En application de l’article 2 du décret 86-83 du 17 Janvier 1986, modifié par le décret 2007-338 du 12 Mars 2007, la réglementation du régime général de sécurité sociale ainsi que celle relative aux accidents du travail et maladies professionnelles sont applicables sauf dispositions contraires aux agents non titulaires visés à l’article 1er du Décret (agents non titulaires de droit public de l’état) recrutés dans les conditions définies aux articles 3 à 6 et 82 de la loi du 11 Janvier 1984 et au I de l’article 34 de la loi du 12 Avril 2000.

S’agissant de l’affiliation et plus précisément du versement des indemnités journalières, durant le congé pour accident de travail l’agent perçoit des indemnités journalières de l’administration (articles 12 et 14 du décret 86-83).

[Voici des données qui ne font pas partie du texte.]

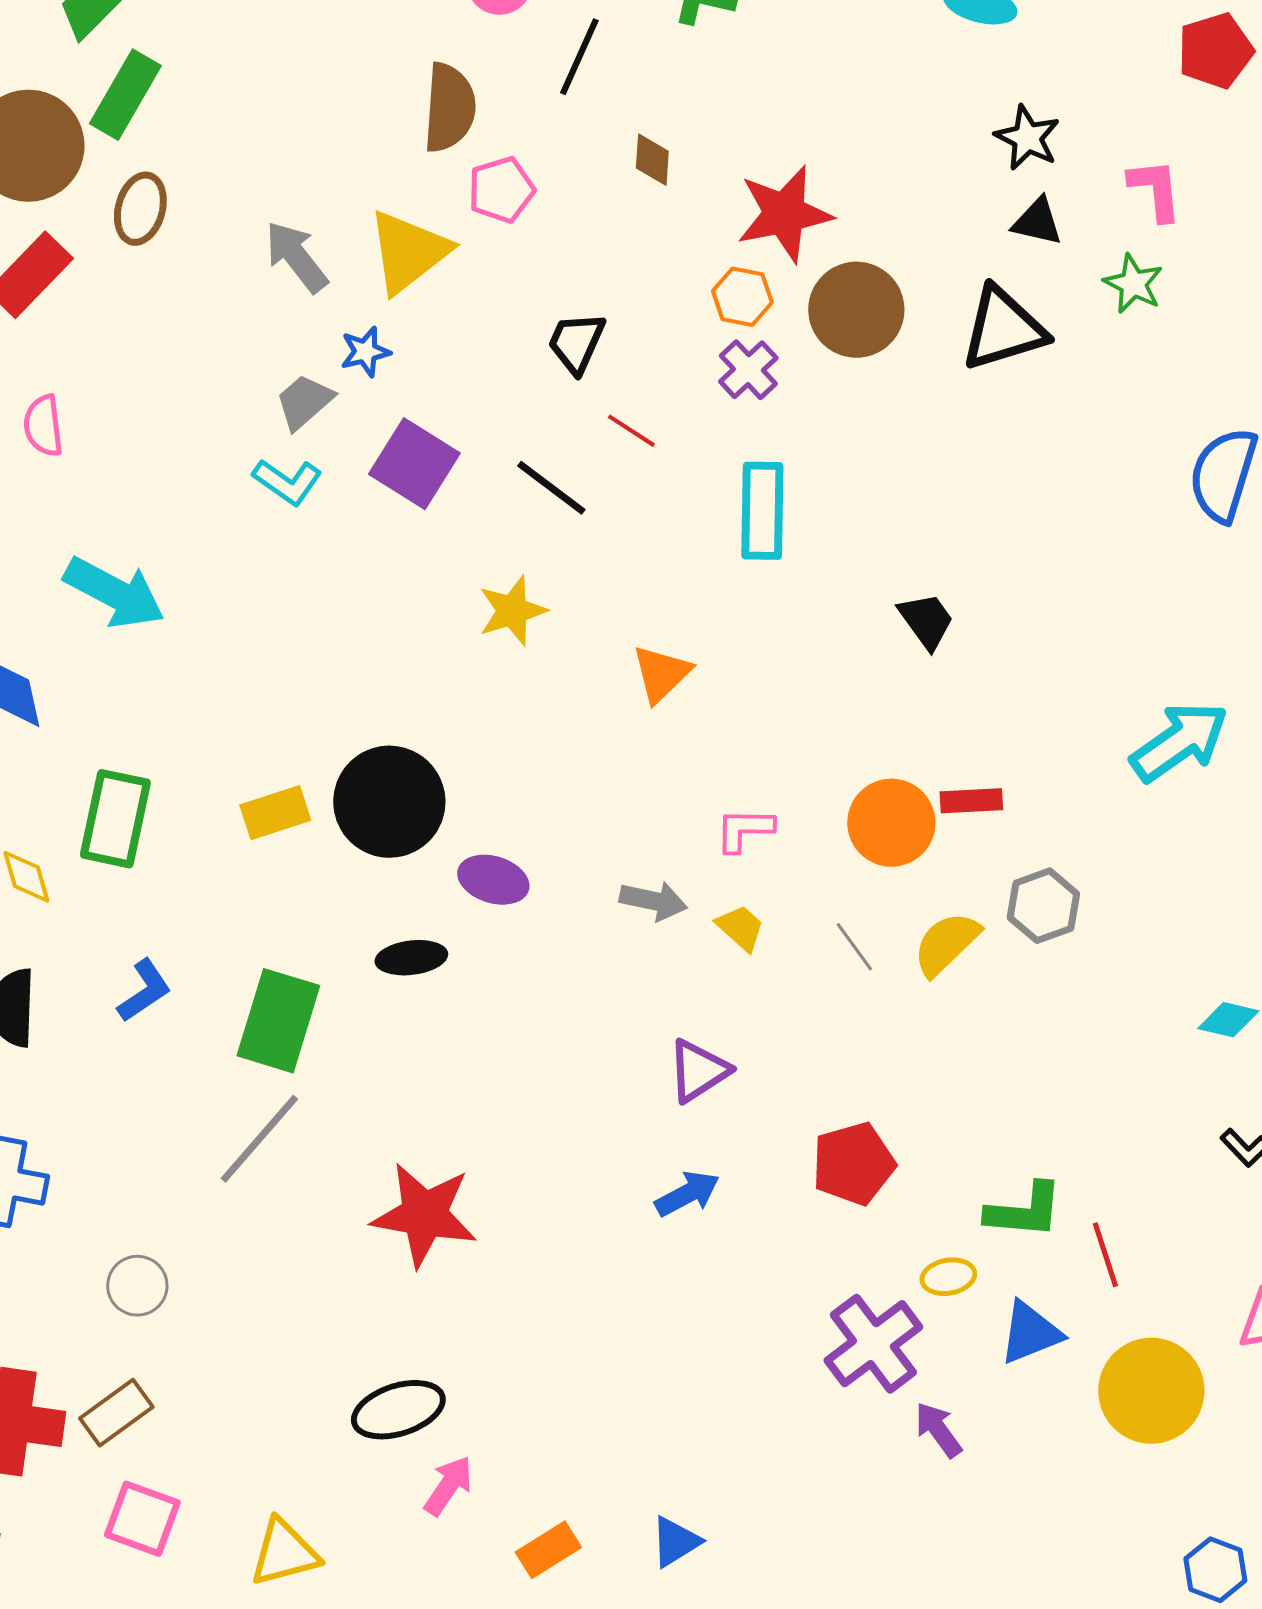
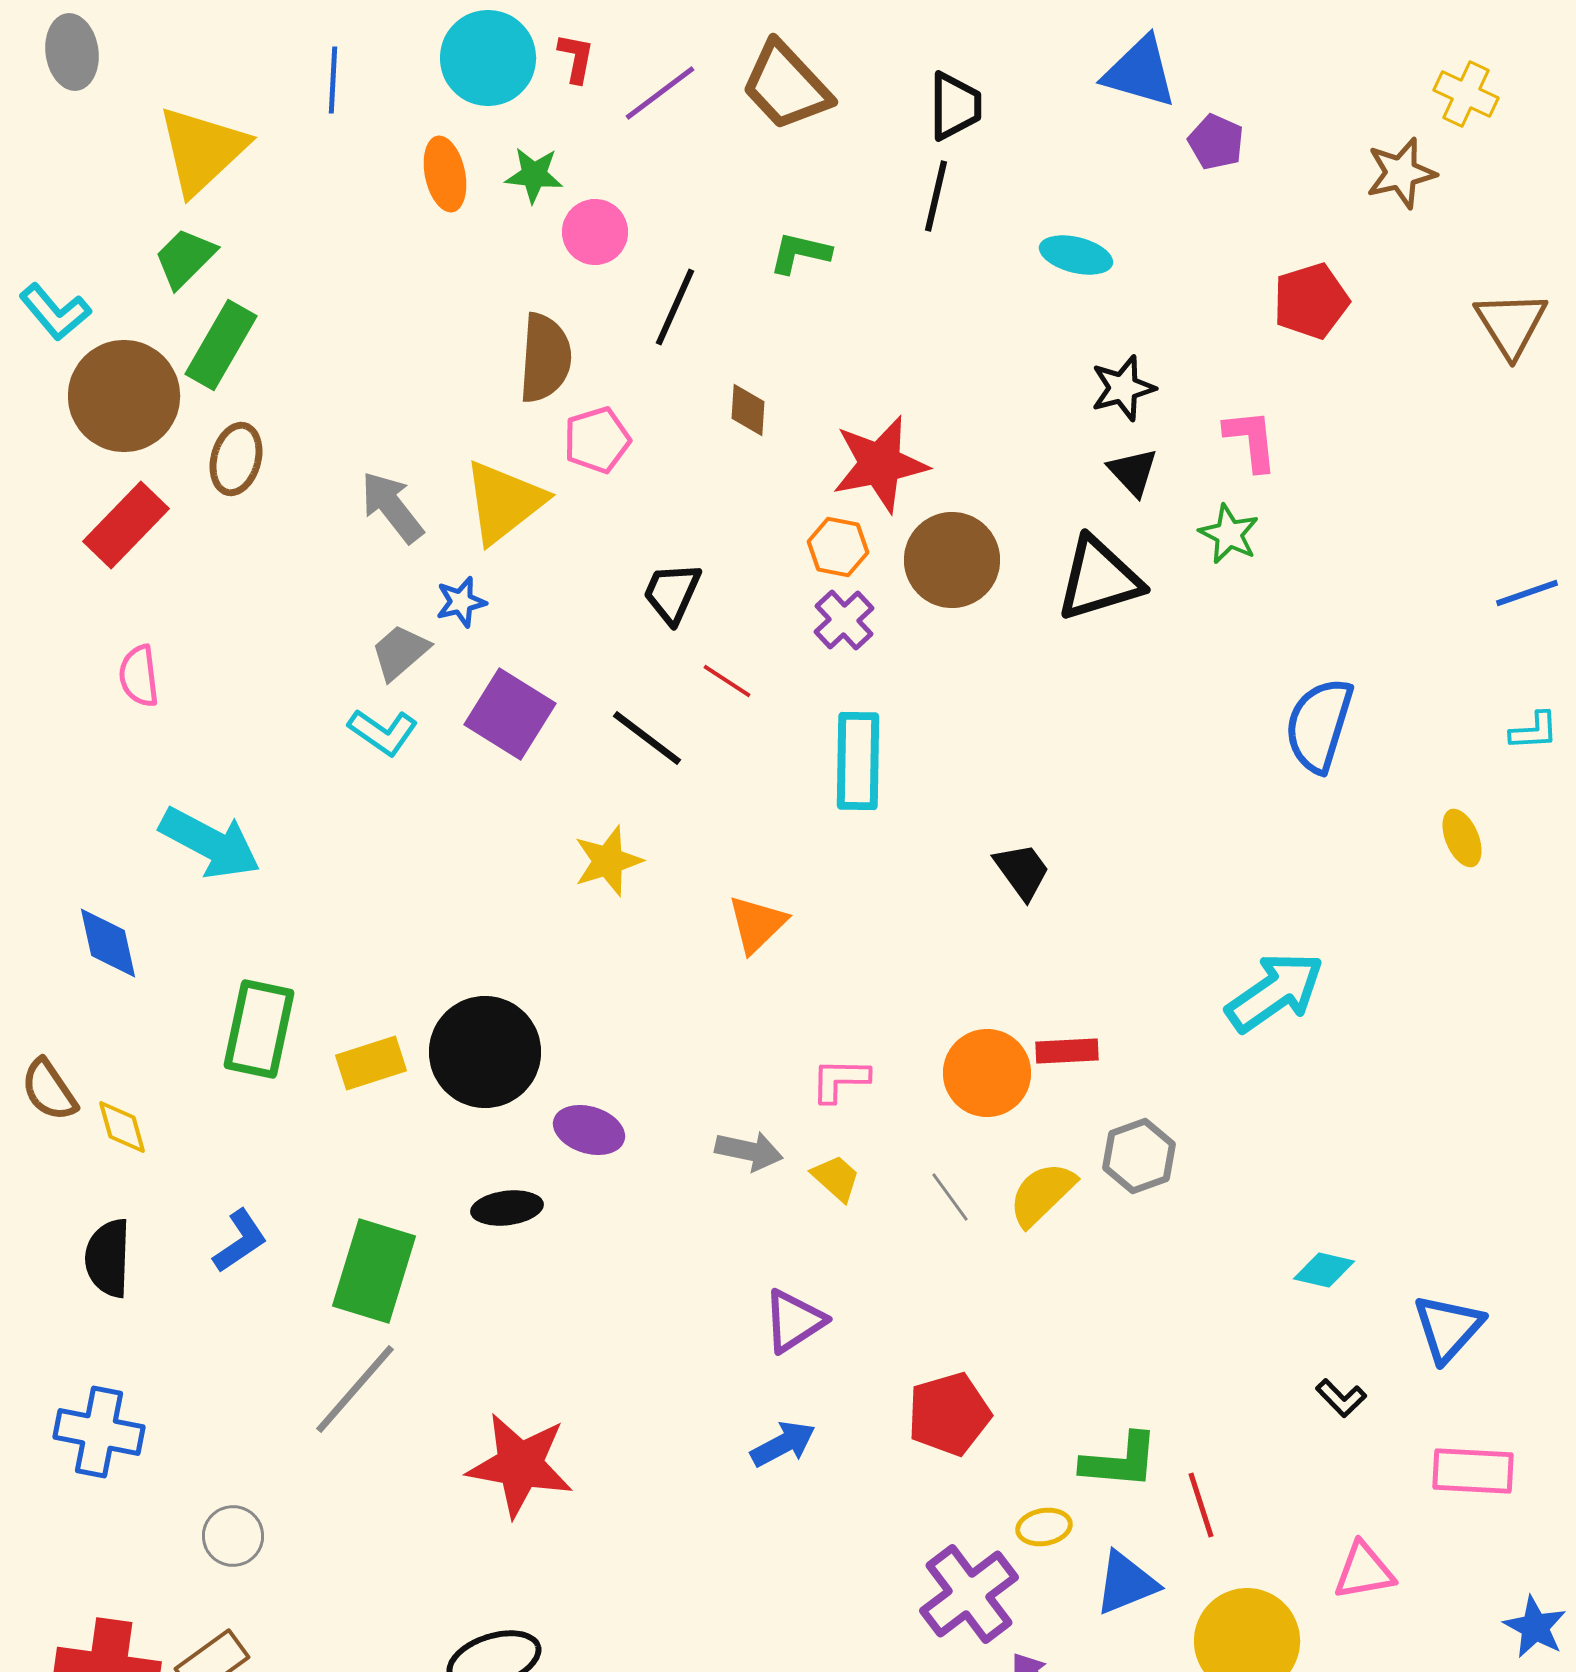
black star: (1027, 138) -> (1123, 388), turned 30
black triangle: (1037, 222) -> (1133, 472), turned 34
green rectangle: (115, 819) -> (259, 1029), moved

Comme la réglementation générale de la sécurité sociale et plus particulièrement celle relative aux accidents du travail et maladies professionnelles est applicable, l’agent est par conséquent justiciable des dispositions du Livre IV du Code de la sécurité sociale et notamment de celles de l’article L 455-1 :

« Sous réserve des dispositions prévues aux articles L. 452-1 à L. 452-5L. 454-1L. 455-1, L. 455-1-1 et L. 455-2 aucune action en réparation des accidents et maladies mentionnés par le présent livre ne peut être exercée conformément au droit commun, par la victime ou ses ayants droit. »

De sorte qu’à mon sens la procédure en faute inexcusable de l’employeur doit être initiée dans cette hypothèse devant le Tribunal des Affaires de Sécurité sociale.

C’est en tout cas ce qui a été jugé par les Cours Administratives d’Appel de DOUAI et VERSAILLES les 15/03/2005 et 19/11/2007.